Exercise brief:
Once the line with "left front paw: (25, 556)" is found in the entries below, repeat it and each following line exactly, up to and including the line with "left shoulder: (211, 423)". Add no other lines.

(Beginning of Materials provided)

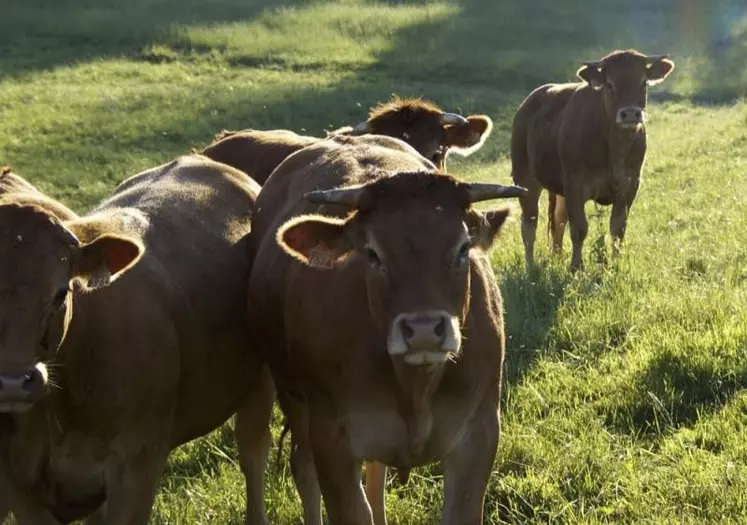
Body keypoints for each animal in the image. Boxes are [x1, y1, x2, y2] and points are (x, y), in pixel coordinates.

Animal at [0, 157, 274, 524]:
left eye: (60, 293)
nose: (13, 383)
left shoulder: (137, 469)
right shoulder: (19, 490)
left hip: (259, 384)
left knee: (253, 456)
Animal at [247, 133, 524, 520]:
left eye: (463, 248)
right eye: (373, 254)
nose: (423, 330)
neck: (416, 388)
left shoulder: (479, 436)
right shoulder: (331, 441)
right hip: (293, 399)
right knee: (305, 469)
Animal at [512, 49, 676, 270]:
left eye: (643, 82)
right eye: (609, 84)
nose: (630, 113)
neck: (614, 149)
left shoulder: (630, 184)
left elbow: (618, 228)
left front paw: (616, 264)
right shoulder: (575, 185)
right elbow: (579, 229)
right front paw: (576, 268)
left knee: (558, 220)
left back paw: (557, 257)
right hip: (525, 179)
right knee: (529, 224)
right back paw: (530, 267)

(End of Materials provided)
(Beginning of Materials provided)

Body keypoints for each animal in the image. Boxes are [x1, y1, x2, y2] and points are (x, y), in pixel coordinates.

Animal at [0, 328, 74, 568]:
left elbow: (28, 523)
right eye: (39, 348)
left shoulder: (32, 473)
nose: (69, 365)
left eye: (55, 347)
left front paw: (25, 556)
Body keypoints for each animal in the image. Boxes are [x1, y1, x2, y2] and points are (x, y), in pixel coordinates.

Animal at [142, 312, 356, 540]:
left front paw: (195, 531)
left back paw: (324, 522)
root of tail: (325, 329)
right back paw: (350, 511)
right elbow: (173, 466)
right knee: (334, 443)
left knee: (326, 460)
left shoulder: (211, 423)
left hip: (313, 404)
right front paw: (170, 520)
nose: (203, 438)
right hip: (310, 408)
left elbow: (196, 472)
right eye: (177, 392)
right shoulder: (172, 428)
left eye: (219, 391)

(End of Materials provided)

The answer:
left front paw: (25, 556)
Body keypoints for each animal in the image. Boxes are [x1, y1, x2, y2] and points are (x, y), in pixel coordinates.

Animal at [142, 312, 356, 540]:
left front paw: (195, 531)
left back paw: (324, 522)
root of tail: (325, 329)
right back paw: (350, 511)
right elbow: (173, 466)
right knee: (334, 443)
left knee: (326, 460)
left shoulder: (211, 423)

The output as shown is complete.